Over the last four weeks, we have examined four destructive and isolating behaviors and attitudes Jesus addressed in the gospel readings over the same period. These include making judgments about others, refusing to forgive people, as well as jealousy and resentment when others have received more than their fair share. Indulging these behaviors and attitudes is like getting up on a “high horse” with a false arrogance that comes from jealousy, bitterness, indignation, and resentment.
This week in the gospel reading, Jesus calls out the smug, sanctimonious, and self-righteous nature of the chief priests and elders of the people. They had set themselves up on high horses over the people, demanding stringent observance of the Mosaic law and standards that were nearly impossible to achieve. But Jesus tells them that even the most notorious sinners of the day, “tax collectors and prostitutes,” would be first to enter the kingdom of heaven because they had repented.
The gospel reading identifies two types of “sons.” The first agreed to go into the father’s “vineyard” and work, but then did not, while the second initially refused, but then changed course. The worst offenders and violators of the law, Jesus suggests, were like the sons who at first refused to go but then did what the father asked, while the chief priests and elders were too self-satisfied to comply. Their pretentious and supercilious attitude was the result of their sense of ownership of the law that had been handed down from Moses. In other words, they believed that they could save themselves by rigid observance of the law and therefore rejected even God’s Son and refused to go into the vineyard to tell others about the message of salvation he had brought to humanity.
We have all heard the message of repentance. But how deeply do we perceive the need to change, grow, and deepen in our spiritual lives, leaving behind sin, arrogance, false beliefs, and destructive behaviors? Are we willing to get off our high horses and join the rest of the human race in the struggle of life, recognizing our dependency on God? Or do we remain entrenched in the stubborn belief that we can do it ourselves, with a private spirituality and the false belief that simply attending Mass once a week and receiving the Eucharist with a closed heart is sufficient to save ourselves?
As lifelong Catholics, the temptation to treat the sacraments and Sunday Mass like talismans is ever present.
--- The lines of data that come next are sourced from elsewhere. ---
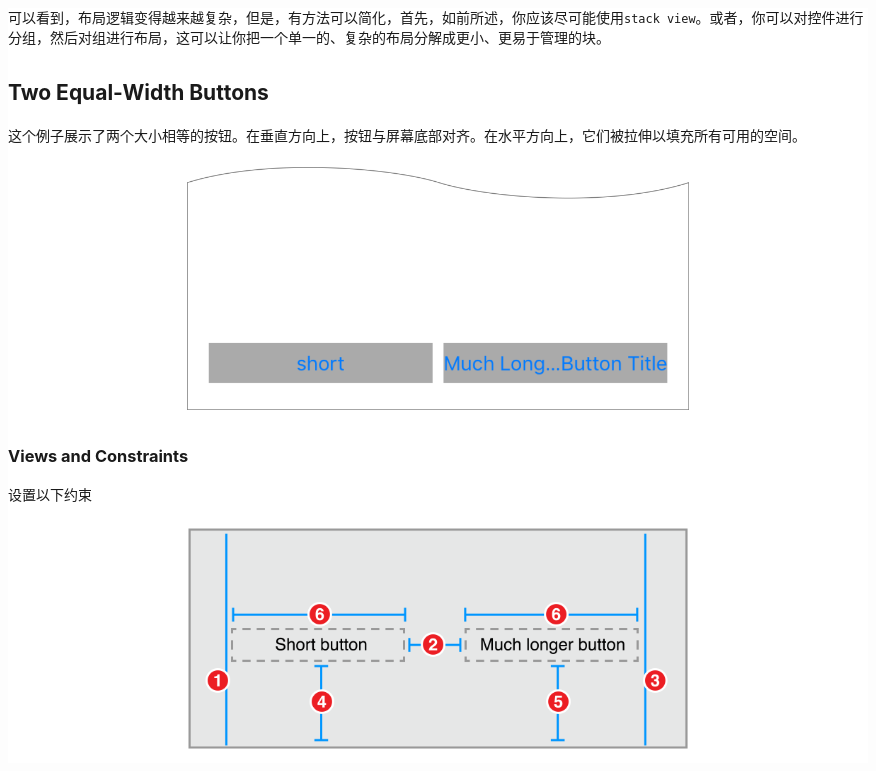 可以看到，布局逻辑变得越来越复杂，但是，有方法可以简化，首先，如前所述，你应该尽可能使用`stack view`。或者，你可以对控件进行分组，然后对组进行布局，这可以让你把一个单一的、复杂的布局分解成更小、更易于管理的块。

## Two Equal-Width Buttons

这个例子展示了两个大小相等的按钮。在垂直方向上，按钮与屏幕底部对齐。在水平方向上，它们被拉伸以填充所有可用的空间。

<div align="center">    
<img src="./imgs/Two_Equal-Width_Buttons_screen_2x.png" width="60%" height="60%">
</div>

###  Views and Constraints

设置以下约束

<div align="center">    
<img src="./imgs/two_equal-width_buttons_2x.png" width="60%" height="60%">
</div>
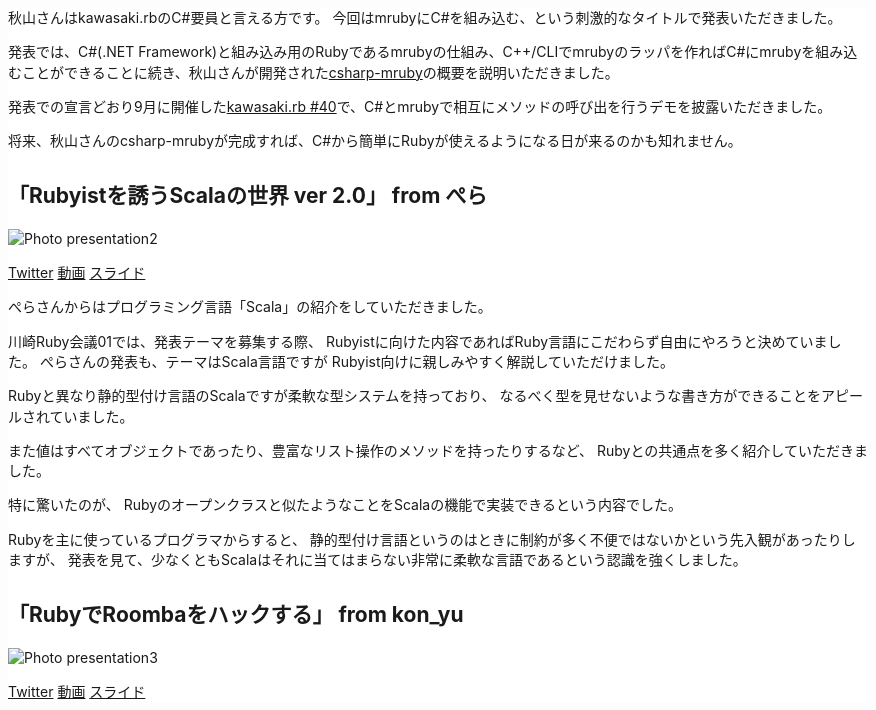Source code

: 
秋山さんはkawasaki.rbのC#要員と言える方です。
今回はmrubyにC#を組み込む、という刺激的なタイトルで発表いただきました。




発表では、C#(.NET Framework)と組み込み用のRubyであるmrubyの仕組み、C++/CLIでmrubyのラッパを作ればC#にmrubyを組み込むことができることに続き、秋山さんが開発された[csharp-mruby](https://github.com/kechako/csharp-mruby)の概要を説明いただきました。


発表での宣言どおり9月に開催した[kawasaki.rb #40](https://medium.com/kawasakirb/kawasaki-rb-040%E3%82%92%E9%96%8B%E5%82%AC%E3%81%97%E3%81%BE%E3%81%97%E3%81%9F-kwskrb-22f9086bb76#.7ya1l8384)で、C#とmrubyで相互にメソッドの呼び出を行うデモを披露いただきました。


将来、秋山さんのcsharp-mrubyが完成すれば、C#から簡単にRubyが使えるようになる日が来るのかも知れません。


## <a name="presentation2">「Rubyistを誘うScalaの世界 ver 2.0」 from ぺら</a>

![Photo presentation2](presentation2.jpg)

[Twitter](https://twitter.com/Peranikov)
[動画](https://www.youtube.com/watch?v=GQCiJ-LF0p0&index=3&list=PLFhrObr2eyduqJ6OgK0SXxWC6SE-3MJ7K)
[スライド](http://www.slideshare.net/yutomatsukubo/rubyistscala-20-65178203)


ぺらさんからはプログラミング言語「Scala」の紹介をしていただきました。


川崎Ruby会議01では、発表テーマを募集する際、
Rubyistに向けた内容であればRuby言語にこだわらず自由にやろうと決めていました。
ぺらさんの発表も、テーマはScala言語ですが
Rubyist向けに親しみやすく解説していただけました。


Rubyと異なり静的型付け言語のScalaですが柔軟な型システムを持っており、
なるべく型を見せないような書き方ができることをアピールされていました。


また値はすべてオブジェクトであったり、豊富なリスト操作のメソッドを持ったりするなど、
Rubyとの共通点を多く紹介していただきました。


特に驚いたのが、
Rubyのオープンクラスと似たようなことをScalaの機能で実装できるという内容でした。


Rubyを主に使っているプログラマからすると、
静的型付け言語というのはときに制約が多く不便ではないかという先入観があったりしますが、
発表を見て、少なくともScalaはそれに当てはまらない非常に柔軟な言語であるという認識を強くしました。


## <a name="presentation3">「RubyでRoombaをハックする」 from kon_yu</a>

![Photo presentation3](presentation3.jpg)

[Twitter](https://twitter.com/kon_yu)
[動画](https://www.youtube.com/watch?v=6-YBuQ8n1OE&index=4&list=PLFhrObr2eyduqJ6OgK0SXxWC6SE-3MJ7K)
[スライド](http://www.slideshare.net/kon_yu/rubyroomba)
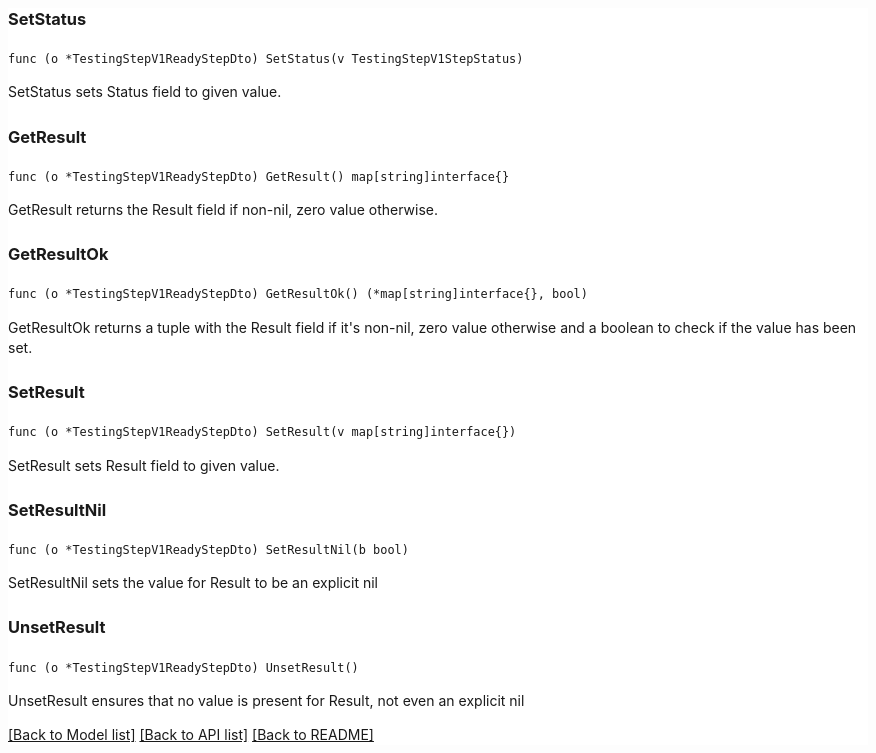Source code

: ### SetStatus

`func (o *TestingStepV1ReadyStepDto) SetStatus(v TestingStepV1StepStatus)`

SetStatus sets Status field to given value.


### GetResult

`func (o *TestingStepV1ReadyStepDto) GetResult() map[string]interface{}`

GetResult returns the Result field if non-nil, zero value otherwise.

### GetResultOk

`func (o *TestingStepV1ReadyStepDto) GetResultOk() (*map[string]interface{}, bool)`

GetResultOk returns a tuple with the Result field if it's non-nil, zero value otherwise
and a boolean to check if the value has been set.

### SetResult

`func (o *TestingStepV1ReadyStepDto) SetResult(v map[string]interface{})`

SetResult sets Result field to given value.


### SetResultNil

`func (o *TestingStepV1ReadyStepDto) SetResultNil(b bool)`

 SetResultNil sets the value for Result to be an explicit nil

### UnsetResult
`func (o *TestingStepV1ReadyStepDto) UnsetResult()`

UnsetResult ensures that no value is present for Result, not even an explicit nil

[[Back to Model list]](../README.md#documentation-for-models) [[Back to API list]](../README.md#documentation-for-api-endpoints) [[Back to README]](../README.md)


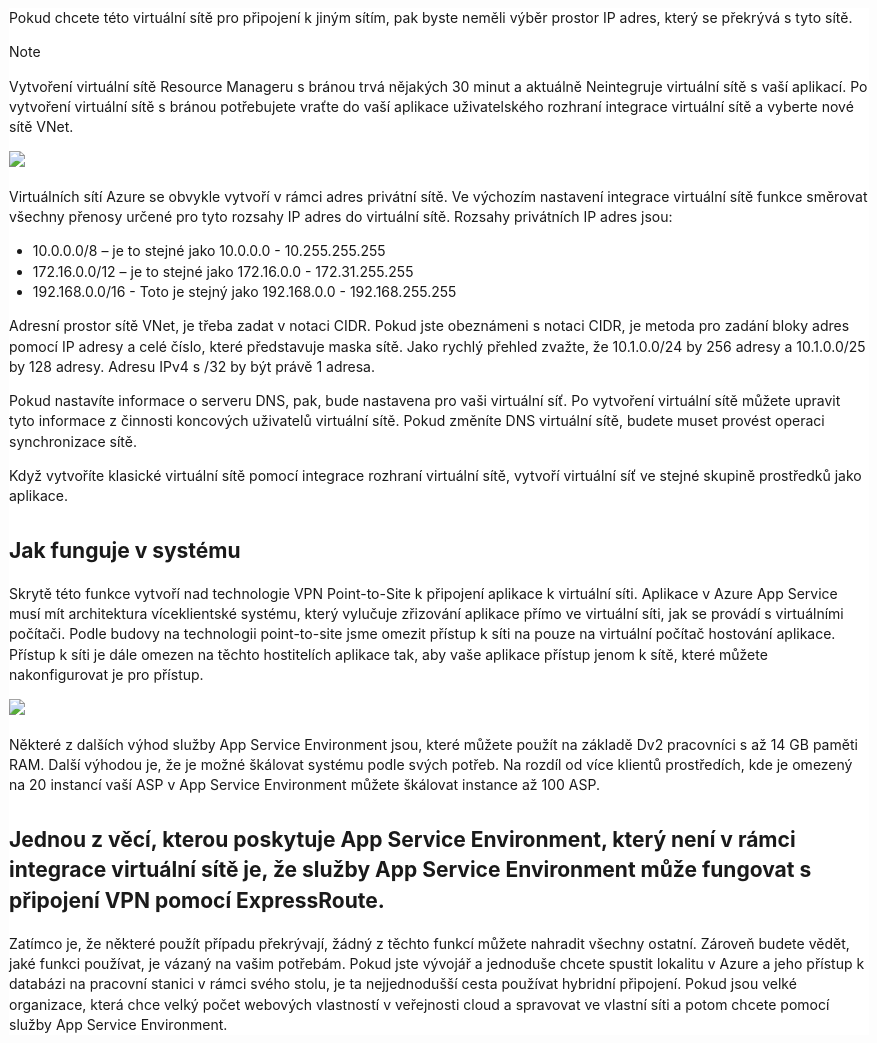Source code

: Pokud chcete této virtuální sítě pro připojení k jiným sítím, pak byste neměli výběr prostor IP adres, který se překrývá s tyto sítě. 

> [!NOTE]
> Vytvoření virtuální sítě Resource Manageru s bránou trvá nějakých 30 minut a aktuálně Neintegruje virtuální sítě s vaší aplikací. Po vytvoření virtuální sítě s bránou potřebujete vraťte do vaší aplikace uživatelského rozhraní integrace virtuální sítě a vyberte nové sítě VNet.
> 
> 

![][3]

Virtuálních sítí Azure se obvykle vytvoří v rámci adres privátní sítě. Ve výchozím nastavení integrace virtuální sítě funkce směrovat všechny přenosy určené pro tyto rozsahy IP adres do virtuální sítě. Rozsahy privátních IP adres jsou:

* 10.0.0.0/8 – je to stejné jako 10.0.0.0 - 10.255.255.255
* 172.16.0.0/12 – je to stejné jako 172.16.0.0 - 172.31.255.255 
* 192.168.0.0/16 - Toto je stejný jako 192.168.0.0 - 192.168.255.255

Adresní prostor sítě VNet, je třeba zadat v notaci CIDR. Pokud jste obeznámeni s notaci CIDR, je metoda pro zadání bloky adres pomocí IP adresy a celé číslo, které představuje maska sítě. Jako rychlý přehled zvažte, že 10.1.0.0/24 by 256 adresy a 10.1.0.0/25 by 128 adresy. Adresu IPv4 s /32 by být právě 1 adresa. 

Pokud nastavíte informace o serveru DNS, pak, bude nastavena pro vaši virtuální síť. Po vytvoření virtuální sítě můžete upravit tyto informace z činnosti koncových uživatelů virtuální sítě. Pokud změníte DNS virtuální sítě, budete muset provést operaci synchronizace sítě.

Když vytvoříte klasické virtuální sítě pomocí integrace rozhraní virtuální sítě, vytvoří virtuální síť ve stejné skupině prostředků jako aplikace. 

## <a name="how-the-system-works"></a>Jak funguje v systému
Skrytě této funkce vytvoří nad technologie VPN Point-to-Site k připojení aplikace k virtuální síti. Aplikace v Azure App Service musí mít architektura víceklientské systému, který vylučuje zřizování aplikace přímo ve virtuální síti, jak se provádí s virtuálními počítači. Podle budovy na technologii point-to-site jsme omezit přístup k síti na pouze na virtuální počítač hostování aplikace. Přístup k síti je dále omezen na těchto hostitelích aplikace tak, aby vaše aplikace přístup jenom k sítě, které můžete nakonfigurovat je pro přístup. 

![][4]

Některé z dalších výhod služby App Service Environment jsou, které můžete použít na základě Dv2 pracovníci s až 14 GB paměti RAM. Další výhodou je, že je možné škálovat systému podle svých potřeb. Na rozdíl od více klientů prostředích, kde je omezený na 20 instancí vaší ASP v App Service Environment můžete škálovat instance až 100 ASP.

## <a name="managing-the-vnet-integrations"></a>Jednou z věcí, kterou poskytuje App Service Environment, který není v rámci integrace virtuální sítě je, že služby App Service Environment může fungovat s připojení VPN pomocí ExpressRoute.
Zatímco je, že některé použít případu překrývají, žádný z těchto funkcí můžete nahradit všechny ostatní. Zároveň budete vědět, jaké funkci používat, je vázaný na vašim potřebám. Pokud jste vývojář a jednoduše chcete spustit lokalitu v Azure a jeho přístup k databázi na pracovní stanici v rámci svého stolu, je ta nejjednodušší cesta používat hybridní připojení. Pokud jsou velké organizace, která chce velký počet webových vlastností v veřejnosti cloud a spravovat ve vlastní síti a potom chcete pomocí služby App Service Environment. 


[1]: ./media/web-sites-integrate-with-vnet/vnetint-upgradeplan.png
[2]: ./media/web-sites-integrate-with-vnet/vnetint-existingvnet.png
[3]: ./media/web-sites-integrate-with-vnet/vnetint-createvnet.png
[4]: ./media/web-sites-integrate-with-vnet/vnetint-howitworks.png
[5]: ./media/web-sites-integrate-with-vnet/vnetint-appmanage.png
[6]: ./media/web-sites-integrate-with-vnet/vnetint-aspmanage.png
[7]: ./media/web-sites-integrate-with-vnet/vnetint-aspmanagedetail.png
[8]: ./media/web-sites-integrate-with-vnet/vnetint-vnetp2s.png
[VNETOverview]: http://azure.microsoft.com/documentation/articles/virtual-networks-overview/ 
[AzurePortal]: http://portal.azure.com/
[ASPricing]: http://azure.microsoft.com/pricing/details/app-service/
[VNETPricing]: http://azure.microsoft.com/pricing/details/vpn-gateway/
[DataPricing]: http://azure.microsoft.com/pricing/details/data-transfers/
[V2VNETP2S]: http://azure.microsoft.com/documentation/articles/vpn-gateway-howto-point-to-site-rm-ps/
[ASEintro]: environment/intro.md
[ILBASE]: environment/create-ilb-ase.md
[V2VNETPortal]: ../vpn-gateway/vpn-gateway-howto-point-to-site-resource-manager-portal.md
[VPNERCoex]: ../expressroute/expressroute-howto-coexist-resource-manager.md
[ASE]: environment/intro.md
Without intending it, we can easily fall into the trap of believing, like the chief priests and the elders of the people in the gospel reading, that our external religious observance will be enough to “earn” our way into heaven. Yet, the grace of God poured out in the sacraments is a living relationship with the God who desires our whole hearts. The grace of the sacraments will indeed remain inactive in our lives, unless we are open to its effects and are willing to go into the vineyard to do the Father’s will. In other words, true repentance means investing ourselves fully in the God who created and loves us and is the only way off our high horses.